Your goal: Retype every line of the data below exactly, leaving out the pictures.

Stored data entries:
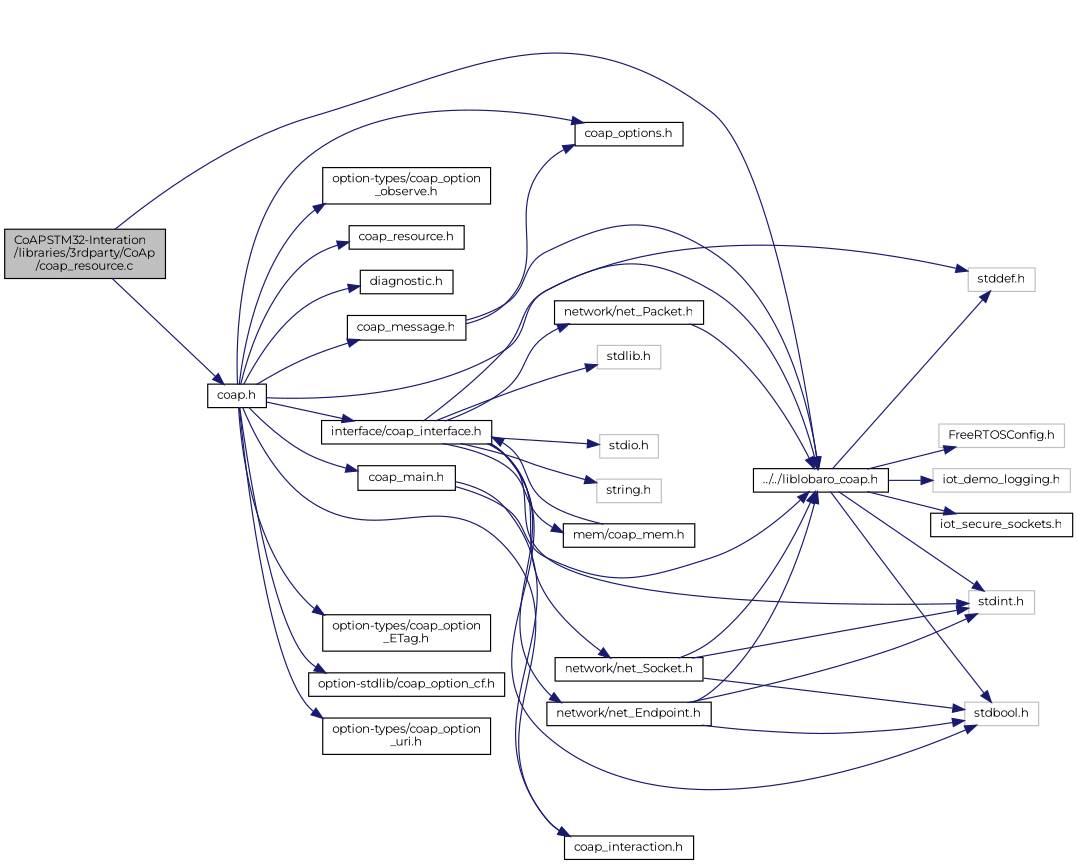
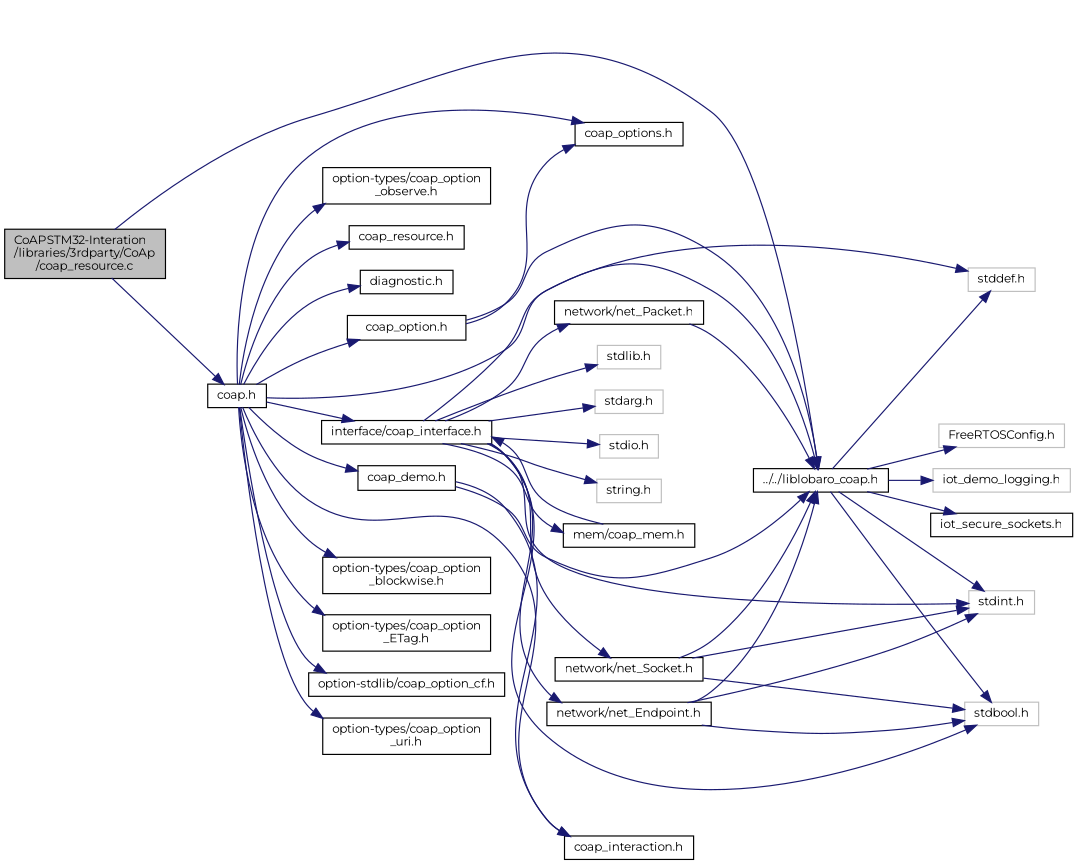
  digraph {
    fontname=Montserrat
    rankdir=LR
    node [color=black fillcolor=white fontname=Montserrat fontsize=10 shape=record style=filled]
    edge [color=midnightblue fontname=Montserrat fontsize=10 labelfontname=Helvetica labelfontsize=10 style=solid]
    n1 [fillcolor=grey75 fontcolor=black height=0.2 label="CoAPSTM32-Interation\l/libraries/3rdparty/CoAp\l/coap_resource.c" width=0.4]
    n2 [height=0.2 label="coap.h" width=0.4]
    n3 [height=0.2 label="../../liblobaro_coap.h" width=0.4]
    n4 [height=0.2 label="interface/coap_interface.h" width=0.4]
    n5 [height=0.2 label="coap_options.h" width=0.4]
-   n6 [height=0.2 label="coap_message.h" width=0.4]
+   n6 [height=0.2 label="coap_option.h" width=0.4]
+   n7 [height=0.2 label="option-types/coap_option\l_blockwise.h" width=0.4]
    n8 [height=0.2 label="option-types/coap_option\l_ETag.h" width=0.4]
    n9 [height=0.2 label="option-stdlib/coap_option_cf.h" width=0.4]
    n10 [height=0.2 label="option-types/coap_option\l_uri.h" width=0.4]
    n11 [height=0.2 label="option-types/coap_option\l_observe.h" width=0.4]
    n12 [height=0.2 label="coap_resource.h" width=0.4]
    n13 [height=0.2 label="coap_interaction.h" width=0.4]
-   n14 [height=0.2 label="coap_main.h" width=0.4]
+   n14 [height=0.2 label="coap_demo.h" width=0.4]
    n15 [height=0.2 label="diagnostic.h" width=0.4]
    n16 [color=grey75 height=0.2 label="stddef.h" width=0.4]
    n17 [color=grey75 height=0.2 label="stdint.h" width=0.4]
    n18 [color=grey75 height=0.2 label="stdbool.h" width=0.4]
    n19 [height=0.2 label="iot_secure_sockets.h" width=0.4]
    n20 [color=grey75 height=0.2 label="FreeRTOSConfig.h" width=0.4]
    n21 [color=grey75 height=0.2 label="iot_demo_logging.h" width=0.4]
    n22 [color=grey75 height=0.2 label="stdlib.h" width=0.4]
+   n23 [color=grey75 height=0.2 label="stdarg.h" width=0.4]
    n24 [color=grey75 height=0.2 label="stdio.h" width=0.4]
    n25 [color=grey75 height=0.2 label="string.h" width=0.4]
    n26 [height=0.2 label="mem/coap_mem.h" width=0.4]
    n27 [height=0.2 label="network/net_Endpoint.h" width=0.4]
    n28 [height=0.2 label="network/net_Packet.h" width=0.4]
    n29 [height=0.2 label="network/net_Socket.h" width=0.4]
    n1 -> n2
    n1 -> n3
    n2 -> n3
    n2 -> n4
    n2 -> n5
    n2 -> n6
+   n2 -> n7
    n2 -> n8
    n2 -> n9
    n2 -> n10
    n2 -> n11
    n2 -> n12
    n2 -> n13
    n2 -> n14
    n2 -> n15
    n3 -> n16
    n3 -> n17
    n3 -> n18
    n3 -> n19
    n3 -> n20
    n3 -> n21
    n4 -> n16
    n4 -> n17
    n4 -> n18
    n4 -> n22
+   n4 -> n23
    n4 -> n24
    n4 -> n25
    n4 -> n26
    n4 -> n27
    n4 -> n28
    n4 -> n29
    n6 -> n3
    n6 -> n5
    n14 -> n3
    n14 -> n13
    n26 -> n4
    n27 -> n3
    n27 -> n17
    n27 -> n18
    n28 -> n3
    n29 -> n3
    n29 -> n17
    n29 -> n18
  }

Reply:
  digraph {
    fontname=Montserrat
    rankdir=LR
    node [color=black fillcolor=white fontname=Montserrat fontsize=10 shape=record style=filled]
    edge [color=midnightblue fontname=Montserrat fontsize=10 labelfontname=Helvetica labelfontsize=10 style=solid]
    n1 [fillcolor=grey75 fontcolor=black height=0.2 label="CoAPSTM32-Interation\l/libraries/3rdparty/CoAp\l/coap_resource.c" width=0.4]
    n2 [height=0.2 label="coap.h" width=0.4]
    n3 [height=0.2 label="../../liblobaro_coap.h" width=0.4]
    n4 [height=0.2 label="interface/coap_interface.h" width=0.4]
    n5 [height=0.2 label="coap_options.h" width=0.4]
-   n6 [height=0.2 label="coap_message.h" width=0.4]
+   n6 [height=0.2 label="coap_option.h" width=0.4]
+   n7 [height=0.2 label="option-types/coap_option\l_blockwise.h" width=0.4]
    n8 [height=0.2 label="option-types/coap_option\l_ETag.h" width=0.4]
    n9 [height=0.2 label="option-stdlib/coap_option_cf.h" width=0.4]
    n10 [height=0.2 label="option-types/coap_option\l_uri.h" width=0.4]
    n11 [height=0.2 label="option-types/coap_option\l_observe.h" width=0.4]
    n12 [height=0.2 label="coap_resource.h" width=0.4]
    n13 [height=0.2 label="coap_interaction.h" width=0.4]
-   n14 [height=0.2 label="coap_main.h" width=0.4]
+   n14 [height=0.2 label="coap_demo.h" width=0.4]
    n15 [height=0.2 label="diagnostic.h" width=0.4]
    n16 [color=grey75 height=0.2 label="stddef.h" width=0.4]
    n17 [color=grey75 height=0.2 label="stdint.h" width=0.4]
    n18 [color=grey75 height=0.2 label="stdbool.h" width=0.4]
    n19 [height=0.2 label="iot_secure_sockets.h" width=0.4]
    n20 [color=grey75 height=0.2 label="FreeRTOSConfig.h" width=0.4]
    n21 [color=grey75 height=0.2 label="iot_demo_logging.h" width=0.4]
    n22 [color=grey75 height=0.2 label="stdlib.h" width=0.4]
+   n23 [color=grey75 height=0.2 label="stdarg.h" width=0.4]
    n24 [color=grey75 height=0.2 label="stdio.h" width=0.4]
    n25 [color=grey75 height=0.2 label="string.h" width=0.4]
    n26 [height=0.2 label="mem/coap_mem.h" width=0.4]
    n27 [height=0.2 label="network/net_Endpoint.h" width=0.4]
    n28 [height=0.2 label="network/net_Packet.h" width=0.4]
    n29 [height=0.2 label="network/net_Socket.h" width=0.4]
    n1 -> n2
    n1 -> n3
    n2 -> n3
    n2 -> n4
    n2 -> n5
    n2 -> n6
+   n2 -> n7
    n2 -> n8
    n2 -> n9
    n2 -> n10
    n2 -> n11
    n2 -> n12
    n2 -> n13
    n2 -> n14
    n2 -> n15
    n3 -> n16
    n3 -> n17
    n3 -> n18
    n3 -> n19
    n3 -> n20
    n3 -> n21
    n4 -> n16
    n4 -> n17
    n4 -> n18
    n4 -> n22
+   n4 -> n23
    n4 -> n24
    n4 -> n25
    n4 -> n26
    n4 -> n27
    n4 -> n28
    n4 -> n29
    n6 -> n3
    n6 -> n5
    n14 -> n3
    n14 -> n13
    n26 -> n4
    n27 -> n3
    n27 -> n17
    n27 -> n18
    n28 -> n3
    n29 -> n3
    n29 -> n17
    n29 -> n18
  }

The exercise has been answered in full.